[Materials provided]
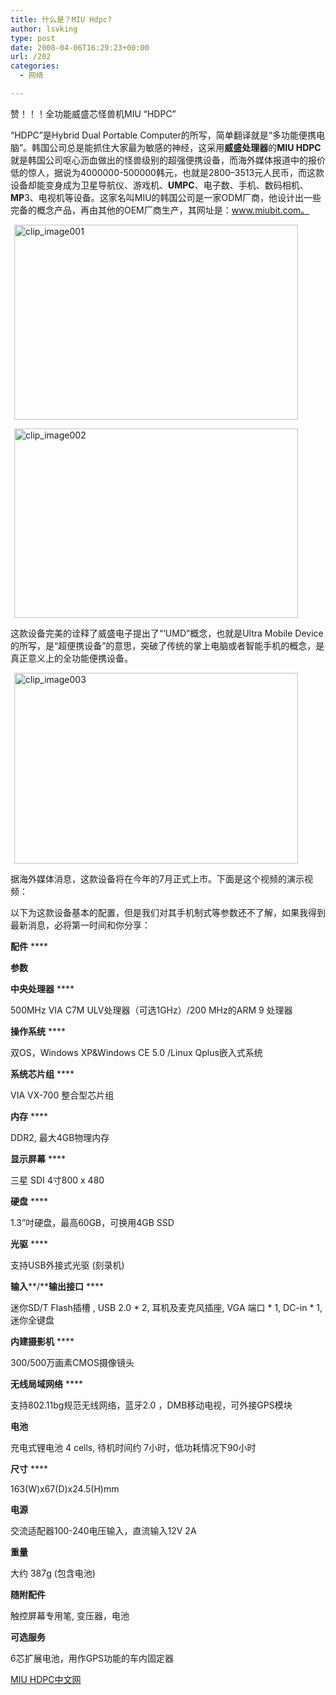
 ```yaml
---
title: 什么是？MIU Hdpc?
author: lsvking
type: post
date: 2008-04-06T16:29:23+00:00
url: /202
categories:
  - 网络

---
```

赞！！！全功能威盛芯怪兽机MIU “HDPC”

“HDPC”是Hybrid Dual Portable Computer的所写，简单翻译就是“多功能便携电脑”。韩国公司总是能抓住大家最为敏感的神经，这采用**威盛处理器**的**MIU HDPC**就是韩国公司呕心沥血做出的怪兽级别的超强便携设备，而海外媒体报道中的报价低的惊人，据说为4000000-500000韩元，也就是2800&#8211;3513元人民币，而这款设备却能变身成为卫星导航仪、游戏机、**UMPC**、电子数、手机、数码相机、**MP**3、电视机等设备。这家名叫MIU的韩国公司是一家ODM厂商，他设计出一些完备的概念产品，再由其他的OEM厂商生产，其网址是：www.miubit.com。

[<img style="border-top-width: 0px; border-left-width: 0px; border-bottom-width: 0px; border-right-width: 0px" src="http://www.lsvking.com/wp-content/uploads/2008/04/windowslivewritermiuhdpc-d962clip-image001-thumb1.jpg" border="0" alt="clip_image001" hspace="6" width="454" height="312" />][1]

[<img style="border-top-width: 0px; border-left-width: 0px; border-bottom-width: 0px; border-right-width: 0px" src="http://www.lsvking.com/wp-content/uploads/2008/04/windowslivewritermiuhdpc-d962clip-image002-thumb1.jpg" border="0" alt="clip_image002" hspace="6" width="454" height="303" />][2]

这款设备完美的诠释了威盛电子提出了“‘UMD”概念，也就是Ultra Mobile Device的所写，是“超便携设备”的意思，突破了传统的掌上电脑或者智能手机的概念，是真正意义上的全功能便携设备。

[<img style="border-top-width: 0px; border-left-width: 0px; border-bottom-width: 0px; border-right-width: 0px" src="http://www.lsvking.com/wp-content/uploads/2008/04/windowslivewritermiuhdpc-d962clip-image003-thumb1.jpg" border="0" alt="clip_image003" hspace="6" width="454" height="305" />][3]
  
据海外媒体消息，这款设备将在今年的7月正式上市。下面是这个视频的演示视频：

<div id="scid:53357c8b-5919-4e32-8c25-305d27c17a37:b471c457-0f99-4f23-bac0-92b2089d373b" class="wlWriterSmartContent" style="padding-right: 0px; display: inline; padding-left: 0px; float: none; padding-bottom: 0px; margin: 0px; padding-top: 0px">
</div>

以下为这款设备基本的配置，但是我们对其手机制式等参数还不了解，如果我得到最新消息，必将第一时间和你分享：

**配件** ****

**参数**

**中央处理器** ****

500MHz VIA C7M ULV处理器（可选1GHz）/200 MHz的ARM 9 处理器

**操作系统** ****

双OS，Windows XP&Windows CE 5.0 /Linux Qplus嵌入式系统

**系统芯片组** ****

VIA VX-700 整合型芯片组

**内存** ****

DDR2, 最大4GB物理内存

**显示屏幕** ****

三星 SDI 4寸800 x 480

**硬盘** ****

1.3”吋硬盘，最高60GB，可换用4GB SSD

**光驱** ****

支持USB外接式光驱 (刻录机)

**输入****/****输出接口** ****

迷你SD/T Flash插槽 , USB 2.0 \* 2, 耳机及麦克风插座, VGA 端口 \* 1, DC-in * 1,迷你全键盘

**内建摄影机** ****

300/500万画素CMOS摄像镜头

**无线局域网络** ****

支持802.11bg规范无线网络，蓝牙2.0 ，DMB移动电视，可外接GPS模块

**电池**

充电式锂电池 4 cells, 待机时间约 7小时，低功耗情况下90小时

**尺寸** ****

163(W)x67(D)x24.5(H)mm

**电源**

交流适配器100-240电压输入，直流输入12V 2A

**重量**

大约 387g (包含电池)

**随附配件**

触控屏幕专用笔, 变压器，电池

**可选服务**

6芯扩展电池，用作GPS功能的车内固定器

<a href="http://miuhdpc.cn" target="_blank">MIU HDPC中文网</a>

 [1]: http://www.lsvking.com/wp-content/uploads/2008/04/windowslivewritermiuhdpc-d962clip-image001-21.jpg
 [2]: http://www.lsvking.com/wp-content/uploads/2008/04/windowslivewritermiuhdpc-d962clip-image002-21.jpg
 [3]: http://www.lsvking.com/wp-content/uploads/2008/04/windowslivewritermiuhdpc-d962clip-image003-21.jpg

[Task statement] When repeating the entries, leave out every picture and keep the rest exact.

[Answer to this task]
 ```yaml
---
title: 什么是？MIU Hdpc?
author: lsvking
type: post
date: 2008-04-06T16:29:23+00:00
url: /202
categories:
  - 网络

---
```

赞！！！全功能威盛芯怪兽机MIU “HDPC”

“HDPC”是Hybrid Dual Portable Computer的所写，简单翻译就是“多功能便携电脑”。韩国公司总是能抓住大家最为敏感的神经，这采用**威盛处理器**的**MIU HDPC**就是韩国公司呕心沥血做出的怪兽级别的超强便携设备，而海外媒体报道中的报价低的惊人，据说为4000000-500000韩元，也就是2800&#8211;3513元人民币，而这款设备却能变身成为卫星导航仪、游戏机、**UMPC**、电子数、手机、数码相机、**MP**3、电视机等设备。这家名叫MIU的韩国公司是一家ODM厂商，他设计出一些完备的概念产品，再由其他的OEM厂商生产，其网址是：www.miubit.com。

[<img style="border-top-width: 0px; border-left-width: 0px; border-bottom-width: 0px; border-right-width: 0px" src="http://www.lsvking.com/wp-content/uploads/2008/04/windowslivewritermiuhdpc-d962clip-image001-thumb1.jpg" border="0" alt="clip_image001" hspace="6" width="454" height="312" />][1]

[<img style="border-top-width: 0px; border-left-width: 0px; border-bottom-width: 0px; border-right-width: 0px" src="http://www.lsvking.com/wp-content/uploads/2008/04/windowslivewritermiuhdpc-d962clip-image002-thumb1.jpg" border="0" alt="clip_image002" hspace="6" width="454" height="303" />][2]

这款设备完美的诠释了威盛电子提出了“‘UMD”概念，也就是Ultra Mobile Device的所写，是“超便携设备”的意思，突破了传统的掌上电脑或者智能手机的概念，是真正意义上的全功能便携设备。

[<img style="border-top-width: 0px; border-left-width: 0px; border-bottom-width: 0px; border-right-width: 0px" src="http://www.lsvking.com/wp-content/uploads/2008/04/windowslivewritermiuhdpc-d962clip-image003-thumb1.jpg" border="0" alt="clip_image003" hspace="6" width="454" height="305" />][3]
  
据海外媒体消息，这款设备将在今年的7月正式上市。下面是这个视频的演示视频：

<div id="scid:53357c8b-5919-4e32-8c25-305d27c17a37:b471c457-0f99-4f23-bac0-92b2089d373b" class="wlWriterSmartContent" style="padding-right: 0px; display: inline; padding-left: 0px; float: none; padding-bottom: 0px; margin: 0px; padding-top: 0px">
</div>

以下为这款设备基本的配置，但是我们对其手机制式等参数还不了解，如果我得到最新消息，必将第一时间和你分享：

**配件** ****

**参数**

**中央处理器** ****

500MHz VIA C7M ULV处理器（可选1GHz）/200 MHz的ARM 9 处理器

**操作系统** ****

双OS，Windows XP&Windows CE 5.0 /Linux Qplus嵌入式系统

**系统芯片组** ****

VIA VX-700 整合型芯片组

**内存** ****

DDR2, 最大4GB物理内存

**显示屏幕** ****

三星 SDI 4寸800 x 480

**硬盘** ****

1.3”吋硬盘，最高60GB，可换用4GB SSD

**光驱** ****

支持USB外接式光驱 (刻录机)

**输入****/****输出接口** ****

迷你SD/T Flash插槽 , USB 2.0 \* 2, 耳机及麦克风插座, VGA 端口 \* 1, DC-in * 1,迷你全键盘

**内建摄影机** ****

300/500万画素CMOS摄像镜头

**无线局域网络** ****

支持802.11bg规范无线网络，蓝牙2.0 ，DMB移动电视，可外接GPS模块

**电池**

充电式锂电池 4 cells, 待机时间约 7小时，低功耗情况下90小时

**尺寸** ****

163(W)x67(D)x24.5(H)mm

**电源**

交流适配器100-240电压输入，直流输入12V 2A

**重量**

大约 387g (包含电池)

**随附配件**

触控屏幕专用笔, 变压器，电池

**可选服务**

6芯扩展电池，用作GPS功能的车内固定器

<a href="http://miuhdpc.cn" target="_blank">MIU HDPC中文网</a>

 [1]: http://www.lsvking.com/wp-content/uploads/2008/04/windowslivewritermiuhdpc-d962clip-image001-21.jpg
 [2]: http://www.lsvking.com/wp-content/uploads/2008/04/windowslivewritermiuhdpc-d962clip-image002-21.jpg
 [3]: http://www.lsvking.com/wp-content/uploads/2008/04/windowslivewritermiuhdpc-d962clip-image003-21.jpg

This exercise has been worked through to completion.